# SOURCE DATA
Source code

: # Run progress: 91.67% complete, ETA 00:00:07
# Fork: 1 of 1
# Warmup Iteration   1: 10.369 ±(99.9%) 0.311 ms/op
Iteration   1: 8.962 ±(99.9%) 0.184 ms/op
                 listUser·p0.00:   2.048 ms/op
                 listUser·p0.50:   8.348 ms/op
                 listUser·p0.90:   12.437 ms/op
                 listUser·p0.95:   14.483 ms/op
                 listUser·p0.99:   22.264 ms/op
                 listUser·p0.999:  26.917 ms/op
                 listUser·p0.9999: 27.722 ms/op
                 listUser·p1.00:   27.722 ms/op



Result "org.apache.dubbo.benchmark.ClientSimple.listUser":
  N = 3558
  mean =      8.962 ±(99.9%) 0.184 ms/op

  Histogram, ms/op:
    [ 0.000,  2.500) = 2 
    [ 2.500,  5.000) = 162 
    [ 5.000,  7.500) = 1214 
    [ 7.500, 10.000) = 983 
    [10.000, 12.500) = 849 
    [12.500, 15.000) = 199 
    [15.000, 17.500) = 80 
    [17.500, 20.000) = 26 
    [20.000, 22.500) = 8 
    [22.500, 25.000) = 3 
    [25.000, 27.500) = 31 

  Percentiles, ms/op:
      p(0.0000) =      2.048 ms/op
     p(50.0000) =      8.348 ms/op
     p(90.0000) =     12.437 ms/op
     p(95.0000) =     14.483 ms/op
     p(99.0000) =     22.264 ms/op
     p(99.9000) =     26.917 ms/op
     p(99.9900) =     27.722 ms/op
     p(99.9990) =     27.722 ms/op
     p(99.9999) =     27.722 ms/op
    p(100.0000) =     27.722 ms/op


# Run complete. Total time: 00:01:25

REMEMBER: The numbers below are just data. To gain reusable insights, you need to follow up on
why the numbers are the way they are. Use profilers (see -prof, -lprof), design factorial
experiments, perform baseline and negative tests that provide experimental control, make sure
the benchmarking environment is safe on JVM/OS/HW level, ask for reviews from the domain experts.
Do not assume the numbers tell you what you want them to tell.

# TASK TO CARRY OUT
Search the material above for the string "numbers". Show every line that holds it.

# EXERCISE ANSWER
REMEMBER: The numbers below are just data. To gain reusable insights, you need to follow up on
why the numbers are the way they are. Use profilers (see -prof, -lprof), design factorial
Do not assume the numbers tell you what you want them to tell.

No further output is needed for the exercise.